Here is the patient’s prior EKG:
|Sinus rhythm with LBBB. All leads have nearly identical morphology as the presentation ECG above, except that V1 and V2 in this prior ECG (in contrast to the presenting ECG) are typical for LBBB. The fact that all other leads match supports the possibility that lead placement is to blame for the first ECG. But it is uncertain.|
This ECG was taken as evidence that the first ECG was, as suspected, AF with LBBB. The patient was given 20mg, then 25mg of diltiazem IV, which lowered the rate satisfactorily.
The patient then spontaneously converted to sinus rhtythm without further therapy (This is not necessarily a result of the diltiazem, which does not generally “convert” AF; it only slow the ventricular response. Thus, the conversion to sinus is likely coincidental):
Sinus rhythm with LBBB. V1 is slightly more similar to baseline, but the abnormality (from classic LBBB) in V2 remains. There is likely still lead misplacement.

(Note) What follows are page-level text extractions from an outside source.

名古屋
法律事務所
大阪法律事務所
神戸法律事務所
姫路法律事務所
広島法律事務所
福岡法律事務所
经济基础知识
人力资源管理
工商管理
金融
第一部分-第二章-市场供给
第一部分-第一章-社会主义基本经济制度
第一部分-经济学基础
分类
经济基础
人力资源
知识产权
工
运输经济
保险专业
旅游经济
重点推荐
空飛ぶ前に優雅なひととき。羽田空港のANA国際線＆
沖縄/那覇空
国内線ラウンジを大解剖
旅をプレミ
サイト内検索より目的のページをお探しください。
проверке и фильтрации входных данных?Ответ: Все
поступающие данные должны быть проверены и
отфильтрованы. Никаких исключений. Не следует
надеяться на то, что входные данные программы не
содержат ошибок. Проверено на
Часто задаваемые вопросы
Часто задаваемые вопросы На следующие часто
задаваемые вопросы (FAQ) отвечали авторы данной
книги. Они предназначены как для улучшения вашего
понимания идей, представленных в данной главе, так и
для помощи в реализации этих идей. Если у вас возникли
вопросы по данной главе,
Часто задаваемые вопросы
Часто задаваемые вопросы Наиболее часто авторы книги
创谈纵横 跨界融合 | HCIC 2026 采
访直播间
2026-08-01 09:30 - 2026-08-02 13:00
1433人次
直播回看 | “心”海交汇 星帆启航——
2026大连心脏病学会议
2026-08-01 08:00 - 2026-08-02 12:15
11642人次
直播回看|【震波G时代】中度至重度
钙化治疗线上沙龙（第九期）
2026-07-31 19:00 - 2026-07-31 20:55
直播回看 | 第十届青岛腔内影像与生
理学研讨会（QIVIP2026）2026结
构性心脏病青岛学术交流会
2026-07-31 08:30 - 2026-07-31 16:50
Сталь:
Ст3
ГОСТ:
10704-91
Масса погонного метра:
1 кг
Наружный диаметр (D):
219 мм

1) With the exception of polymorphic VT (multiple QRS complexes), VT is fairly regular.
2) Irregularly irregular wide complex tachycarrhythmias include dangerous etiologies such as Preexcited AFib which must be suspected in order to avoid harms of AV nodal blocking agents.
3) However, AFib with preexisting bundle branch block is the most common overall etiology.
4) A prior ECG with identical morphology is helpful in determining whether a wide complex rhythm is supraventricular.
5) You must memorize the morphology of LBBB and be able to recognize it instantly.